| Semester and Year | SP 2012 |
| Course Number | FIRST-UG736 |
| Section | 001 |
| Instructor | Helena Ribeiro |
| Days | Tue,Thu |
| Time | 9:30 AM - 10:45 AM |
| Units | 4.0 |
| Level | U |
| Foundation Requirement |
Manifestos declare, publicly, a group or individual's aims and goals. The manifestos published by twentieth-century aesthetic movements often acknowledge, graphically, that words are also material, textual, and aesthetic objects, and their shape, font, and arrangement on the page can also contain (and produce) meaning. Using, twentieth-century manifestos as a springboard, students will study the interactions between art, technologies of representation (like photography), text, type, font, and graphic design throughout the twentieth-- and into the twenty-first -- century.
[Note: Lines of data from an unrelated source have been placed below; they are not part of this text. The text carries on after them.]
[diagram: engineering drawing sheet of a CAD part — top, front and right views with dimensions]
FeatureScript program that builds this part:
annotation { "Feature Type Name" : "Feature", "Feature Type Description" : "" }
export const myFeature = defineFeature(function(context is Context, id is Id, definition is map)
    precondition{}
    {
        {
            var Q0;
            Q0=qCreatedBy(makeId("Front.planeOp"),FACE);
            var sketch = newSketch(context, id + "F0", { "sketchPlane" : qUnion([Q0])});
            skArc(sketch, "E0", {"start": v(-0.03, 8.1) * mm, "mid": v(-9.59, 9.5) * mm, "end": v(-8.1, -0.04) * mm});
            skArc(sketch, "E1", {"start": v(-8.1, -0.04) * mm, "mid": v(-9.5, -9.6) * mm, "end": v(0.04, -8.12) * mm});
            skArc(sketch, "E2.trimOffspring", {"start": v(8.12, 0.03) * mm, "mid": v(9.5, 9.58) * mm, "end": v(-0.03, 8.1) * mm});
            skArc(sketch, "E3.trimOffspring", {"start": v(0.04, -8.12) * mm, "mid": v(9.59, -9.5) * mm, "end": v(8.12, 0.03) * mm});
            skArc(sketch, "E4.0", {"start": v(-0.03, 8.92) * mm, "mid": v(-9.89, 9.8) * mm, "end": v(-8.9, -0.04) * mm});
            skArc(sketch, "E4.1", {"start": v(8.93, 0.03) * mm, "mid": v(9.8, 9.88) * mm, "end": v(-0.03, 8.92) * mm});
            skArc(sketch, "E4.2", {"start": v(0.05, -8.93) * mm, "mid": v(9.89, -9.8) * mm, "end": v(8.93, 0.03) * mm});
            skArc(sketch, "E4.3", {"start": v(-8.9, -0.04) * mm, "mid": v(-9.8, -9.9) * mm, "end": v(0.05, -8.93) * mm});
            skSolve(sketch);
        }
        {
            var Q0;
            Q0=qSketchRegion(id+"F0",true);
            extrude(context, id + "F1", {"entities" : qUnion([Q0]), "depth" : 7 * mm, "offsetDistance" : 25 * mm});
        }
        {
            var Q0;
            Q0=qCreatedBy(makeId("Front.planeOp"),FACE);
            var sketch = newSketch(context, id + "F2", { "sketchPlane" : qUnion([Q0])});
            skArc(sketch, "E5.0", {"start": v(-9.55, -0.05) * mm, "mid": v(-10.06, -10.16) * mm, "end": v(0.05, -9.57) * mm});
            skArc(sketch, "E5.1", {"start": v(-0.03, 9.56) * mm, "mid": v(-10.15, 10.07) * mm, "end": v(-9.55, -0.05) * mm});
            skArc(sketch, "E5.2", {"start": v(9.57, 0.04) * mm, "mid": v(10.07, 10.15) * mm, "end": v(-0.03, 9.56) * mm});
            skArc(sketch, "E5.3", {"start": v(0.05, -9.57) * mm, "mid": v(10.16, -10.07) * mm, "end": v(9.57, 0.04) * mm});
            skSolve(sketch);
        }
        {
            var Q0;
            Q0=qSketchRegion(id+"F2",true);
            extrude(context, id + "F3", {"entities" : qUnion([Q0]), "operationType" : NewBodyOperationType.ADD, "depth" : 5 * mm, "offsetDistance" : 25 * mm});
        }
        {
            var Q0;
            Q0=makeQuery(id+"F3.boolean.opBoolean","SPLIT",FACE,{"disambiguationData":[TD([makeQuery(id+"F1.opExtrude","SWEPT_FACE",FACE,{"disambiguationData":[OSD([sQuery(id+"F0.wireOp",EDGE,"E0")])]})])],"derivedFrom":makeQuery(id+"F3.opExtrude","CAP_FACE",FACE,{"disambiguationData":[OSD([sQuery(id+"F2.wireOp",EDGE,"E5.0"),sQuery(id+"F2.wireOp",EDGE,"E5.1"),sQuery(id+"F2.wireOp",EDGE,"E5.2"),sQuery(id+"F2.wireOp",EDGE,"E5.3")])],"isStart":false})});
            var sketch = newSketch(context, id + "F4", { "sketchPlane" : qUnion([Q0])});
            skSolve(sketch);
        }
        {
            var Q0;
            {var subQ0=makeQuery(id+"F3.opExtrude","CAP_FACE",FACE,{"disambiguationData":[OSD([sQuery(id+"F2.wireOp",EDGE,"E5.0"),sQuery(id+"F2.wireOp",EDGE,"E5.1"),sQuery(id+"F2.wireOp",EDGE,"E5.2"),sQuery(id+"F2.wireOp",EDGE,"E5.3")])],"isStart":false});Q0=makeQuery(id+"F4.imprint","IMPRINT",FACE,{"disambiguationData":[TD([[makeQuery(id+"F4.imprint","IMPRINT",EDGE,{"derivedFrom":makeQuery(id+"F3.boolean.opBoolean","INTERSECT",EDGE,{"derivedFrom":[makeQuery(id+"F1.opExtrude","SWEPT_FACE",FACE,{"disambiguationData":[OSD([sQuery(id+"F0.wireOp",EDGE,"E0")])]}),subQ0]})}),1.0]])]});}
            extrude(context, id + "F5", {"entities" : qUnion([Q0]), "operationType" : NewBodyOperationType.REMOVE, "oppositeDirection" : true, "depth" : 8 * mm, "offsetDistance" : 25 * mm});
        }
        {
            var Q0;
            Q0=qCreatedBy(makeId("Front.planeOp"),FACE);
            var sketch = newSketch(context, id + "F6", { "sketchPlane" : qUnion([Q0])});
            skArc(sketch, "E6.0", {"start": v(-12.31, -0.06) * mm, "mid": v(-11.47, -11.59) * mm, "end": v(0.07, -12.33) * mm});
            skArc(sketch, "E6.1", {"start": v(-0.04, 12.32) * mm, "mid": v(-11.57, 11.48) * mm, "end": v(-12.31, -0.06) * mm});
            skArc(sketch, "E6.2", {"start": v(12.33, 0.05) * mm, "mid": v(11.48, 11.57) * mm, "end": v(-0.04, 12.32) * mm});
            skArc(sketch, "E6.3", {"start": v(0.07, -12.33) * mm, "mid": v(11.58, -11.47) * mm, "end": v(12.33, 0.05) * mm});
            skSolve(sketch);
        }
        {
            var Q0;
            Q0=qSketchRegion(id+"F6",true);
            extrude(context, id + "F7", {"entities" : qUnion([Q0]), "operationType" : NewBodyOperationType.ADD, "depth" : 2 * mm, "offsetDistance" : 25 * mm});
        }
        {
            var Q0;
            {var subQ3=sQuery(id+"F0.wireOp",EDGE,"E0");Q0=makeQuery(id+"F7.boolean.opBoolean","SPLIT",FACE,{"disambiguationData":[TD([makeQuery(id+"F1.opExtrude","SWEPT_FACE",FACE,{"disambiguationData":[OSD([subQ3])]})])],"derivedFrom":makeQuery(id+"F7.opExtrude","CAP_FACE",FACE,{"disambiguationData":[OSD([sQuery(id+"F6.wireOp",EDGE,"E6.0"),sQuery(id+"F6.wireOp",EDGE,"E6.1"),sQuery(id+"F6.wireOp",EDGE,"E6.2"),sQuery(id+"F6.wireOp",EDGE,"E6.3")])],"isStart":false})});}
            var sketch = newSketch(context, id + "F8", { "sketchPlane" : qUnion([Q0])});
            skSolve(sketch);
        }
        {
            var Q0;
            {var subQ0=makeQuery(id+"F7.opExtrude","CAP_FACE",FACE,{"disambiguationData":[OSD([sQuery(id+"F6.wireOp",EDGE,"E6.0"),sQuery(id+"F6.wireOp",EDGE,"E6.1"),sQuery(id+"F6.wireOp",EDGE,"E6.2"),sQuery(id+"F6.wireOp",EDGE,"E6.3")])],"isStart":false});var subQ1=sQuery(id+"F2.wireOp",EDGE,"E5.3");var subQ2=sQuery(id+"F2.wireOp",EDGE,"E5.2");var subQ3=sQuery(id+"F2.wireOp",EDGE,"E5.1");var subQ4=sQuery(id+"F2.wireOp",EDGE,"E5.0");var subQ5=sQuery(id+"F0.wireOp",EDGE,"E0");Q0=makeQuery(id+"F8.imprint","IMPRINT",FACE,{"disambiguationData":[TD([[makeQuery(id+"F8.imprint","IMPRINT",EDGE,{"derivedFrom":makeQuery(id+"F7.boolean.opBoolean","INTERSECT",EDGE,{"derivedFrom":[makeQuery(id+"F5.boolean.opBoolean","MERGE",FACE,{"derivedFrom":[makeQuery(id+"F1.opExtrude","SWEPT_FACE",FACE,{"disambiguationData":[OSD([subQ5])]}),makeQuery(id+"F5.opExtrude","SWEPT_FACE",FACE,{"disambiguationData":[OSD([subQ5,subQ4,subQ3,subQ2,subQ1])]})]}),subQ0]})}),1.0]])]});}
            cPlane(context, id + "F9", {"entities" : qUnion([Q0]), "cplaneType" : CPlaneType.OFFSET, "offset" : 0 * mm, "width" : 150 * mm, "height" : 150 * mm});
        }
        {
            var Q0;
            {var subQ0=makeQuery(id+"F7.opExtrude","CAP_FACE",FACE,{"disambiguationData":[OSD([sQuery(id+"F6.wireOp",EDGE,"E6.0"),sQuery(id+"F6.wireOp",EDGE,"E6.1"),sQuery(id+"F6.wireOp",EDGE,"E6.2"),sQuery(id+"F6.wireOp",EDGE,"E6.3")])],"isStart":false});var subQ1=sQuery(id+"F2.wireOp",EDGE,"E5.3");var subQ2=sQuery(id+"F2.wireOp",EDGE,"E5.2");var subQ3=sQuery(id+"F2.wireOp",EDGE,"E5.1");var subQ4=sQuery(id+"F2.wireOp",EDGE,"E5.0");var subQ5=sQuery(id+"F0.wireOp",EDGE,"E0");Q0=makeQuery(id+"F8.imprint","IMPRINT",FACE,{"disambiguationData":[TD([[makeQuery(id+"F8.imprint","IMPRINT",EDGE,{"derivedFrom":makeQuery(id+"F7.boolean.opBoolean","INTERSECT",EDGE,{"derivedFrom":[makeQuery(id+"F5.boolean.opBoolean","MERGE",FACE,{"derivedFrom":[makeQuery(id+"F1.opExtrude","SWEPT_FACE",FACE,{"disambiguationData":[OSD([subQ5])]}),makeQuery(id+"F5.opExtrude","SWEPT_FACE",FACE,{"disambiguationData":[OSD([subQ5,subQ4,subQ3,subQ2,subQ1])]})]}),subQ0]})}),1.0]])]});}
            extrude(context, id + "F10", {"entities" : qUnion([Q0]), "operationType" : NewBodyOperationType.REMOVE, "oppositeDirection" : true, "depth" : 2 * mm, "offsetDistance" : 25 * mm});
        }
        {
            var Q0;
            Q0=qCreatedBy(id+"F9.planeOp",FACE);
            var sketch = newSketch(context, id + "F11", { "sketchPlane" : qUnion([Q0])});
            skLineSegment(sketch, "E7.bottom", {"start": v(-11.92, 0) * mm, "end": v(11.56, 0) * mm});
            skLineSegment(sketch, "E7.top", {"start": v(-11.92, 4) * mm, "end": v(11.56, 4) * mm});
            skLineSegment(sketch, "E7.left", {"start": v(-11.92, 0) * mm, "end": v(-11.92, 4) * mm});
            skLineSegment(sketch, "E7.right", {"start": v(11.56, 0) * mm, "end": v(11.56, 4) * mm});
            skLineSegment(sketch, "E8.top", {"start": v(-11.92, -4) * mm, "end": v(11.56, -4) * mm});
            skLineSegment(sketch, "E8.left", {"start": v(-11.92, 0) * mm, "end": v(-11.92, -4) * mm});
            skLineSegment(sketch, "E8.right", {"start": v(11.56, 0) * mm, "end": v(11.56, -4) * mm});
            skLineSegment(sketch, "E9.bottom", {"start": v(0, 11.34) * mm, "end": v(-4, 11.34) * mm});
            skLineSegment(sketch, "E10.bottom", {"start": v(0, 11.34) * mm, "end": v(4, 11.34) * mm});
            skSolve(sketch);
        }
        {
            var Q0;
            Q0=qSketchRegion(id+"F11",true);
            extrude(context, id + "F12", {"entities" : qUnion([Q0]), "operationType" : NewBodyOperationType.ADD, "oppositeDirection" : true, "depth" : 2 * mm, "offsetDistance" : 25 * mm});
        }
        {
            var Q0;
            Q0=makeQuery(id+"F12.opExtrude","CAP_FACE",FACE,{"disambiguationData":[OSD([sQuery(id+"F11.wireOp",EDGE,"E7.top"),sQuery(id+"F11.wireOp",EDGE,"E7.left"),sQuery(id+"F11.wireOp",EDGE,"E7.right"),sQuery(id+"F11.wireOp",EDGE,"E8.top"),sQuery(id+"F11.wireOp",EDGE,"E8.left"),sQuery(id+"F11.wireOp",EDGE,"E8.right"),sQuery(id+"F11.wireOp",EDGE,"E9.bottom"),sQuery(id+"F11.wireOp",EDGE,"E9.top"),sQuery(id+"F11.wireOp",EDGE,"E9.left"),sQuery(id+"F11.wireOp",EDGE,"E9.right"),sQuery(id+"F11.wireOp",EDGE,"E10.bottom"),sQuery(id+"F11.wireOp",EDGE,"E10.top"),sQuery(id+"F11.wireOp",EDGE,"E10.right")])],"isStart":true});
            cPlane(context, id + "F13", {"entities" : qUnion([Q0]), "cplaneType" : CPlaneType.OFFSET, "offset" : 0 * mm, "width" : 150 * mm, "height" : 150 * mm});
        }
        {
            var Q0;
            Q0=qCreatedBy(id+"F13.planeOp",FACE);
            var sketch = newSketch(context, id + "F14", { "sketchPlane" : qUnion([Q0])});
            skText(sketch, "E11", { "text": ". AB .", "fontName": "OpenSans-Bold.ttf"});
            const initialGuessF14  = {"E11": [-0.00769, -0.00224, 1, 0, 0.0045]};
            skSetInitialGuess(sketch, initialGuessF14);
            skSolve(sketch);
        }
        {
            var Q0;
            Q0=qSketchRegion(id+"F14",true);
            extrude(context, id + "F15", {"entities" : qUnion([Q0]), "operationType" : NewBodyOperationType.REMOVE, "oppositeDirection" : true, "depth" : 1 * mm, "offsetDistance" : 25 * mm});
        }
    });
As well as writing essays responding to texts and images, students will learn to conduct, evaluate, cite, and synthesize research, produce a research paper on a twentieth-century aesthetic movement, and finally, write their own manifestos. Readings, which will delve into art history and critical theory as well as manifestos, may include Roland Barthes,Vicente Huidobro, Gertrude Stein, Kathleen Hanna, Wyndham Lewis, Ezra Pound, Andre Breton, MaryAnn Caws, and Oswald de Andrade.